→ Check your understanding:
1. In the extract provided on smart local energy projects, list the activities for which projects must develop UK processes and skills in smart local energy systems.
2. Turn part of the listing into a Markdown table with the columns Row and Line. Begin at the line that has "การสอบคัดเลือกนักเรียนเข้าศึกษาต่อชั้น ม.1 ปีการศึกษา", stop after the line that has "ประเภทห้องเรียนพิเศษ", and leave out blank lines.

→ Extract provided:

::::

Your smart local demonstrator project must:

  • be based over a specific large UK location such as a medium-sized town
  • seek to optimise energy across a diverse range of energy supplies, varieties of infrastructure and types of demand
  • deliver significantly lower costs and emissions while creating economic benefits for the local area and the UK as a whole
  • encourage private investment to replicate your model nationally through the 2020s
  • use innovations that intelligently link energy supply and demand across power, heat and transport
  • deliver benefits to a range of stakeholders by 2022
  • develop processes and skills in the UK for designing, financing, building and operating smart local energy systems, joining up supply chains where appropriate

Catapult support and information sharing

Projects are funded as part of a broader Industrial Strategy Challenge Fund programme: ‘Prospering from the Energy Revolution’.

The programme will be supported by an Energy Research and Integration Network. We expect projects to build in this support rather than copy it. The Network will consist of the Energy Systems Catapult working with a group of leading researchers and stakeholders.

::::

→ Exercise data:
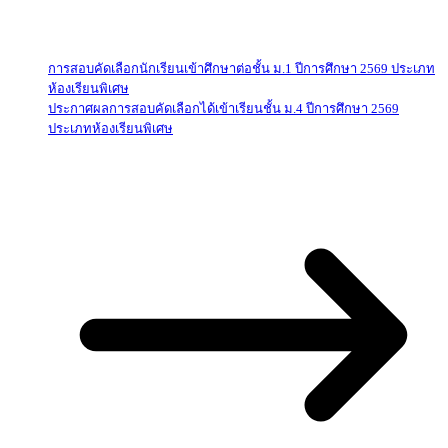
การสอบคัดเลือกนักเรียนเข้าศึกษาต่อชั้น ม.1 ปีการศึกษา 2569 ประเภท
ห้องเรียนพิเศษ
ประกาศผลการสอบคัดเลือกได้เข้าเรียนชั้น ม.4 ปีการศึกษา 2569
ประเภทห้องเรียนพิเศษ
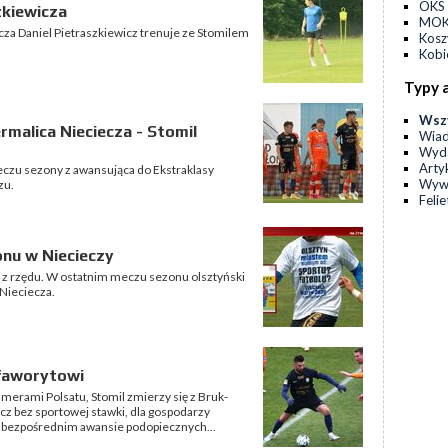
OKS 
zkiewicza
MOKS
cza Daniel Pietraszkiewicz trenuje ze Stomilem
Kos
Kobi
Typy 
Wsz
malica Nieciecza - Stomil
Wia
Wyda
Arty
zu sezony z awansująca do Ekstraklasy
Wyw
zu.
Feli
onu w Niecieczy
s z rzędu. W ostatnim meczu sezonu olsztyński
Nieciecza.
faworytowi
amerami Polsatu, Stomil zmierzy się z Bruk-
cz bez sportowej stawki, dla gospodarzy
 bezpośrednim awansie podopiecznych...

::::

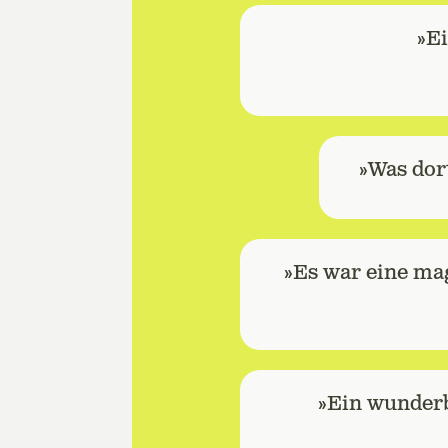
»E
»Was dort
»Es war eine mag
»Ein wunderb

::::

→ Outputs by task:
1.
- designing
- financing
- building
- operating

2.
| Row | Line |
|---|---|
| 1 | การสอบคัดเลือกนักเรียนเข้าศึกษาต่อชั้น ม.1 ปีการศึกษา 2569 ประเภท |
| 2 | ห้องเรียนพิเศษ |
| 3 | ประกาศผลการสอบคัดเลือกได้เข้าเรียนชั้น ม.4 ปีการศึกษา 2569 |
| 4 | ประเภทห้องเรียนพิเศษ |